Ce matin, les messages se multiplient, depuis Bruxelles, pour dire que le no deal est la solution la plus probable et qu’on a commencé à le préparer. Je ne crois même plus que l’UE croie à la possibilité d’un basculement, d’un retour de la Grande-Bretagne, ni même qu’elle le souhaite. Les eurocrates n’en peuvent plus de ces négociations qui ne se passent poas comme prévu. Ils avaient l’habitude que les parlements et les peuples se soumettent aux textes qu’ils imposaient aux gouvernements. Theresa May a été bien docile, trop docile. Mais le Parlement, lui, n’en fait qu’à sa tête. Même les Remainers ne sont pas fiables, ils se comportent en parlementaires britanniques plus qu’en fanatiques de l’UE. Ils n’ont pas de solution pour contourner ce fichu état de droit. C’est cocasse que Bruxelles, par impatience, nous pousse vers la sortie. 
L’opinion est en train de basculer vers le No Deal
En fait, le temps joue pour les Brexiteers. La Manche a beau être peu large, elle se révèle une frontière difficile à franchir. Ce ne sont pas les douaniers britanniques, en ce moment, qui font une grève du zèle à l’accueil de l’eurostar; mais les douaniers français: ils se plaignent de ce que l’on ne leur donne pas plus de moyens alors que le trafic ne cesse d’augmenter. Malgré tout ce qu’on nous avait annoncé, le nombre de passagers qui prennent l’eurostar n’a pas cessé d’augmenter depuis deux ans ! Et les douaniers français font justement valoir que s’ils doivent respecter à la lettre les procédures qu’on leur impose, ils sont encore plus capable de traiter correctement des trains à 800 passagers que des trains jusqu’à récemment à 600 passagers. Le gouvernement français fait le fanfaron mais c’est lui qui n’a plus d’argent pour mieux équiper ses douanes. 

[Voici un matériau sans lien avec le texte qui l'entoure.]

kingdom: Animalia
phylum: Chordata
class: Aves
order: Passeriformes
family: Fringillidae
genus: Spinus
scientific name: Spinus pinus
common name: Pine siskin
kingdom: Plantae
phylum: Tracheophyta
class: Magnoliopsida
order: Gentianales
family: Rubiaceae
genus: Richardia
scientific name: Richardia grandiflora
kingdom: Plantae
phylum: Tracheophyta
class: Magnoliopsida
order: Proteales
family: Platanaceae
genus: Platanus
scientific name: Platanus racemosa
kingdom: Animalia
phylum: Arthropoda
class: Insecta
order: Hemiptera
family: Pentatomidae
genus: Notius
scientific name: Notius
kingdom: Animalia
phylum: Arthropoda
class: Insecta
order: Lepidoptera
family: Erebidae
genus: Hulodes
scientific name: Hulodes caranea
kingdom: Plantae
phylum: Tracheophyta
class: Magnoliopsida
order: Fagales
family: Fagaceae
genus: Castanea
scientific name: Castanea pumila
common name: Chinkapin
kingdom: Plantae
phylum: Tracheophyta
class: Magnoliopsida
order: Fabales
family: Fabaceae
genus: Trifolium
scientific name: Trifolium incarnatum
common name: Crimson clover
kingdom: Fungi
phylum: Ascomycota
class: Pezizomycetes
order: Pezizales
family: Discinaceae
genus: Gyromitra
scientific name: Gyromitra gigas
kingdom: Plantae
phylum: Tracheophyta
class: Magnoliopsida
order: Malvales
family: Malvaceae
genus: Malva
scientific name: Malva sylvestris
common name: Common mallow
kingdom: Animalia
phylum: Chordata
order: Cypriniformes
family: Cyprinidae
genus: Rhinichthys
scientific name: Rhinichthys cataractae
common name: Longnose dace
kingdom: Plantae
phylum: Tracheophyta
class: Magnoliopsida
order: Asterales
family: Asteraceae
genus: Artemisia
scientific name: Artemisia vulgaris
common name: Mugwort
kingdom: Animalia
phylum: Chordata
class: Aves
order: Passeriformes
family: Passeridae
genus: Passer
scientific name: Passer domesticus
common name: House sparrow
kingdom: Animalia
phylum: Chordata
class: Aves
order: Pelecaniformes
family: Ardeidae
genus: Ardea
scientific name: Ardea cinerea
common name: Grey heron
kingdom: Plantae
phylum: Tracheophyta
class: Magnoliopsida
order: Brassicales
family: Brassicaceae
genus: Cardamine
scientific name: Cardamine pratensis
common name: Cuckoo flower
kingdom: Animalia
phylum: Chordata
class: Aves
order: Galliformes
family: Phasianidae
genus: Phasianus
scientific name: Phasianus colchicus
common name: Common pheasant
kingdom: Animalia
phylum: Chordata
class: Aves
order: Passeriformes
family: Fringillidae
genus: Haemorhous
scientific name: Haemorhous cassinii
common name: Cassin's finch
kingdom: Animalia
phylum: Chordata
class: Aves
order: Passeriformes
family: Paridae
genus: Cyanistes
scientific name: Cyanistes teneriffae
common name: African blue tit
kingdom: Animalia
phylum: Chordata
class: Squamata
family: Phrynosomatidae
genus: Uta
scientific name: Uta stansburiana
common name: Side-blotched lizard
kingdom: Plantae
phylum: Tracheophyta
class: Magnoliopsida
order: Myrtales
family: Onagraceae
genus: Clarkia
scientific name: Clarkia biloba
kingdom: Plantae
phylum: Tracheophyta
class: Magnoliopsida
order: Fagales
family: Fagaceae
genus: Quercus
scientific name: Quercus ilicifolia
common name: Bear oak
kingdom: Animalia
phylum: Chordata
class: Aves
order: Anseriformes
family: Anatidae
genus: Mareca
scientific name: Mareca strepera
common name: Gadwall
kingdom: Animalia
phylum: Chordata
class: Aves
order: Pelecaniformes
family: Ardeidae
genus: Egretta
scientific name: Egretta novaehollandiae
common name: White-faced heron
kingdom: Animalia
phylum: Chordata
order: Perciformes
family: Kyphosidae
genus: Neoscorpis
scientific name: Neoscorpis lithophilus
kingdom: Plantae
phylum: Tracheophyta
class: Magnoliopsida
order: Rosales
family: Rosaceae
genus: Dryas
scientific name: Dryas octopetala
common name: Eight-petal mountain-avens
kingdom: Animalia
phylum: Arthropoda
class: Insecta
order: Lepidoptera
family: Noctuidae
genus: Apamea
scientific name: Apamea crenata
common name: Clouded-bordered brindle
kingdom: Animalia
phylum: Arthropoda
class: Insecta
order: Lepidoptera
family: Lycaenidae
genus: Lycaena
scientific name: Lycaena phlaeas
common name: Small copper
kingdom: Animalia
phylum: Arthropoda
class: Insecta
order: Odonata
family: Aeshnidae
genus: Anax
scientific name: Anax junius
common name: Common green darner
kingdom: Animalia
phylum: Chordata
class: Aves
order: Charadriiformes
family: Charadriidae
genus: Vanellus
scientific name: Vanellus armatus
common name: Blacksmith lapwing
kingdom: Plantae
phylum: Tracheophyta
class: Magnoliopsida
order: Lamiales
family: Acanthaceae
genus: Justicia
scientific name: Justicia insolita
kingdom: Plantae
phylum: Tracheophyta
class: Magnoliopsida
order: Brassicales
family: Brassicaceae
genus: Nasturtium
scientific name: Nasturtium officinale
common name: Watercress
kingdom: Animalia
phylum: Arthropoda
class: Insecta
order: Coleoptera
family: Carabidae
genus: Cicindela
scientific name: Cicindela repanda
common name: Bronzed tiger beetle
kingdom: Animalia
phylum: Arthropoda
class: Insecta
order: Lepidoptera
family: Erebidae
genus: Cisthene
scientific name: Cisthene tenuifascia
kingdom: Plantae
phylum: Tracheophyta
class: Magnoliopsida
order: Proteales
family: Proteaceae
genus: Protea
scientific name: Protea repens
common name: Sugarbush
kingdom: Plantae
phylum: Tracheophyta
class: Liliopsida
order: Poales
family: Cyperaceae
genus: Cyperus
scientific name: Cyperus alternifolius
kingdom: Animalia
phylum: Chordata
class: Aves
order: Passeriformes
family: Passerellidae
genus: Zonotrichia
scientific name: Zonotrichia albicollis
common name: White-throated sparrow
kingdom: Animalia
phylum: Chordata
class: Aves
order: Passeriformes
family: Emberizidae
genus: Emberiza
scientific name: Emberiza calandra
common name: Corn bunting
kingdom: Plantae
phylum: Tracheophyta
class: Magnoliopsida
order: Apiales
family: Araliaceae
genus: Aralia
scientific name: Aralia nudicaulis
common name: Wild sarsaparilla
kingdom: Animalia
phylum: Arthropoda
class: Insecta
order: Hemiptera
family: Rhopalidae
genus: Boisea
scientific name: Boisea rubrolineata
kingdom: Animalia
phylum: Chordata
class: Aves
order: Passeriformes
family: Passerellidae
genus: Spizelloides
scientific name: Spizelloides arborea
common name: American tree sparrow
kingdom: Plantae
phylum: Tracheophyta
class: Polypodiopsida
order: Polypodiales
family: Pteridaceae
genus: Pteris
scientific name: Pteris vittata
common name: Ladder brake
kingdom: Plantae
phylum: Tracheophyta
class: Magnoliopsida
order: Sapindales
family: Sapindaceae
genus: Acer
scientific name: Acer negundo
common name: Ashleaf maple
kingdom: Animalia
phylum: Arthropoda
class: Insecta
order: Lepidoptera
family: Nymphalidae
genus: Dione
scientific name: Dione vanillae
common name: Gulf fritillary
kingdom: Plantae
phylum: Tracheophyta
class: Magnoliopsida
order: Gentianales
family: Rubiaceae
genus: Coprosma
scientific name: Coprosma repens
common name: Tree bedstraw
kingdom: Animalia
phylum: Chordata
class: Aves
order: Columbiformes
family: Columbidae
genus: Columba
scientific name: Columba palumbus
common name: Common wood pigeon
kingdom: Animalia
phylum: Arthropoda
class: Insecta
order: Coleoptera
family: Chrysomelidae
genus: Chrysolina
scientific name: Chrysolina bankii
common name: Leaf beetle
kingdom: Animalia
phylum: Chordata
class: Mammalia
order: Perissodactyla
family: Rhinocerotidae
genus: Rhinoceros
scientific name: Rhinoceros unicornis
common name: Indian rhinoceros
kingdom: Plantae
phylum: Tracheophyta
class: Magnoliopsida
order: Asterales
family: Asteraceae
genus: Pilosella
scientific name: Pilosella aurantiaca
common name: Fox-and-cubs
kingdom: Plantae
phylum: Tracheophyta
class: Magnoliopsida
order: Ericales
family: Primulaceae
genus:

Il va simplement falloir que les Brexiteers gardent leur calme. Il va se produire une ou deux dernières manifestations d’hystérie chez les Remainers. Un peu comme ces grands monstres blessés mortellement mais capables de détruire beaucoup sur leur passage dans leurs derniers spasmes de vie, le Project Fear va, une dernière fois, de faire des victimes. L’establishment va piquer une petite série de crises de nerfs. On va essayer de ruser avec les règles du Parlement. Je dis juste à mes amis: gardez votre sang froid; vous avez choisi la difficulté en ne votant pas l’accord Robbin/Barnier avec les garanties de l’UE sur le backstop; pour ma part je l’aurais voté pour parvenir au 29 mars sans encombre; mais je respecte votre vote et, surtout, votre courage politique; allez à présent jusqu’au bout, nous allons gagner ensemble. L’opinion, en effet, est en train de se radicaliser. Un sondage paru vendredi mettait le No Deal à 46% d’opinions favorables, à sept points devant toute autre solution (39% pour un délai dans le Brexit incluant un possible second référendum.). Il y a une semaine, les deux options étaient à égalité à 43% dans ce même sondame Opinium. 
Je n’ai aucun doute, pour ma part que, dans quelques jours, le Royaume-Uni aura regagné sa liberté. 
Mon cher ami, je me réjouis de vous savoir à Londres à partir de mercredi. Nous devons tout imaginer, y compris des débats parlementaires tournant de manière inattendue, qui débouchent sur une sortie effective le 29 mars.